1 http://en.wikipedia.org/wiki/Framing_%28social_sciences%29

2 Ariely, D., et Wertenbroch, K. (2002). Procrastination, délais et performance: maîtrise de soi par pré-engagement. Science psychologique, 13 (3), 219-224.

3 Parker, JR, & Lehmann, DR (2011). Lorsque la rareté sur étagère influe sur les préférences des consommateurs. Journal of Retailing, 87 (2), 142-155.

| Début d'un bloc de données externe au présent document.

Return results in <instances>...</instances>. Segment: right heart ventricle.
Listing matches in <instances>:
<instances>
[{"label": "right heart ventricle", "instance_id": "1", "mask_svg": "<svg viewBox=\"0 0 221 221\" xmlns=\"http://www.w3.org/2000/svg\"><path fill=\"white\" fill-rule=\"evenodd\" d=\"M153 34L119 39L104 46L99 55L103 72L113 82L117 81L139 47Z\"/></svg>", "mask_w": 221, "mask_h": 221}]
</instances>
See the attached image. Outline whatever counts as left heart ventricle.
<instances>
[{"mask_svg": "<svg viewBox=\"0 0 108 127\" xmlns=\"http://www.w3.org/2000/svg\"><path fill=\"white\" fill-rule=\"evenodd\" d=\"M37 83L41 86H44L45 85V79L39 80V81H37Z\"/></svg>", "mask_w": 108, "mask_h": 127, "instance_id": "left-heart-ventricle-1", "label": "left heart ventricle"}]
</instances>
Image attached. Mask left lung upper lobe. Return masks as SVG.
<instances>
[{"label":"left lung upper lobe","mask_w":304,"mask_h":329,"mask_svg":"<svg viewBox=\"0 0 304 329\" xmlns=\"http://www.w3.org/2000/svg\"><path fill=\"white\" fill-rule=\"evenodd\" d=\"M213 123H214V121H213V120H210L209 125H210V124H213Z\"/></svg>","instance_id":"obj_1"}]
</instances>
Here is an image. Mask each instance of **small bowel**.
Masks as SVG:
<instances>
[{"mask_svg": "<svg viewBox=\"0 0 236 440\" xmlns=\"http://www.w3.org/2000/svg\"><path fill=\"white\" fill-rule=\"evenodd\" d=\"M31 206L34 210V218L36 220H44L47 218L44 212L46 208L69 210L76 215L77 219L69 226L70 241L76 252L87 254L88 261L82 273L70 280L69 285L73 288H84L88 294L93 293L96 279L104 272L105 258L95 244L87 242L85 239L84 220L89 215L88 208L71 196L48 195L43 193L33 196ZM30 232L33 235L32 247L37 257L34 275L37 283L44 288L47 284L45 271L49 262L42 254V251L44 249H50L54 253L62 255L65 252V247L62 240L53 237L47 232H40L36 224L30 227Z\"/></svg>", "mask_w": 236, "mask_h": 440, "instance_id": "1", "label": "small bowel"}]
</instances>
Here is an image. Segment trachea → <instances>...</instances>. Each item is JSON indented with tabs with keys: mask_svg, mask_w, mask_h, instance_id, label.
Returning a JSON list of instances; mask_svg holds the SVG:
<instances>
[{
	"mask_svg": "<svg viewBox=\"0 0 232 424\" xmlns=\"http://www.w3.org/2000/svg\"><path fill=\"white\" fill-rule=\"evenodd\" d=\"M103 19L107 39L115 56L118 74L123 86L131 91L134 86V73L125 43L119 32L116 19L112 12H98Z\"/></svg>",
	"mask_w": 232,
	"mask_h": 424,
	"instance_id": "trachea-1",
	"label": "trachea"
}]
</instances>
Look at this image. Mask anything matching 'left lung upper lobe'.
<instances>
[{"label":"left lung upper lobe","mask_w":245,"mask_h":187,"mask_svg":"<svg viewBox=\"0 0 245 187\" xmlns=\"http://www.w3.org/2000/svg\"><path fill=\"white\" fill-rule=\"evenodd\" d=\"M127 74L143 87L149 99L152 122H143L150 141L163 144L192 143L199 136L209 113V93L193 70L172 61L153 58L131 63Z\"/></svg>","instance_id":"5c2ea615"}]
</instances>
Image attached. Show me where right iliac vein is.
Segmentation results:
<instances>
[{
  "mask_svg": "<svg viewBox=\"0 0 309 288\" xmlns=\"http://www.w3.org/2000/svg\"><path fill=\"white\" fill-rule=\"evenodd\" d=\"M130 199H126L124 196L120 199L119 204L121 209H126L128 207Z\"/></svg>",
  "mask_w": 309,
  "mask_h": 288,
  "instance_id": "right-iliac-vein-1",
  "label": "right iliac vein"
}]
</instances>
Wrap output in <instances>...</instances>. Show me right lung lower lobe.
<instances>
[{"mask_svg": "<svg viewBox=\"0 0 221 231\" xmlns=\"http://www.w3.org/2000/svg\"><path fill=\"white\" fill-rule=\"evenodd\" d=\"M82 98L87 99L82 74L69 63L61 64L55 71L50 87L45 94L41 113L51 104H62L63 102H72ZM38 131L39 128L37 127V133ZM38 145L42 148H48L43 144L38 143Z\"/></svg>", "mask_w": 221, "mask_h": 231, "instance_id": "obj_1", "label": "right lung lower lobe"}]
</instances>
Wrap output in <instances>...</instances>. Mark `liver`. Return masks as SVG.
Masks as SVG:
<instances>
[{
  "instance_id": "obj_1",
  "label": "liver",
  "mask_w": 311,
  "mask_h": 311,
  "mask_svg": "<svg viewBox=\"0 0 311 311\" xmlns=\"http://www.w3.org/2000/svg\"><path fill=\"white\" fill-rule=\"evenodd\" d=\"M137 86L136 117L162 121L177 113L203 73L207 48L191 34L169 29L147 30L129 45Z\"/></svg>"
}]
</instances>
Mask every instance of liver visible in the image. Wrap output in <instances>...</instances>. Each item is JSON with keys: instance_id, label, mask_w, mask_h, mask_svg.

4 Moulin, John Stuart. «Sur la définition de l'économie politique et sur la méthode d'investigation qui lui est propre», Revue de Londres et de Westminster, octobre 1836. Essais sur quelques questions non réglées de l'économie politique, 2e éd. Londres: Longmans, Green, Reader & Dyer, 1874, essai 5, paragraphes 38 et 48.

5 Smith, A., 1976, The Wealth of Nations, sous la direction de R. H. Campbell et A. Skinner, The Glasgow edition of the Works and Correspondance of Adam Smith, vol. 2a, p. 456.

6 Smith, JM, et Parker, GA (1976). La logique des concours asymétriques. Comportement animal, 24 (1), 159-175.

7 Trivers, R. (2011). Tromperie et auto-tromperie: Se faire des illusions pour mieux tromper les autres. Penguin UK.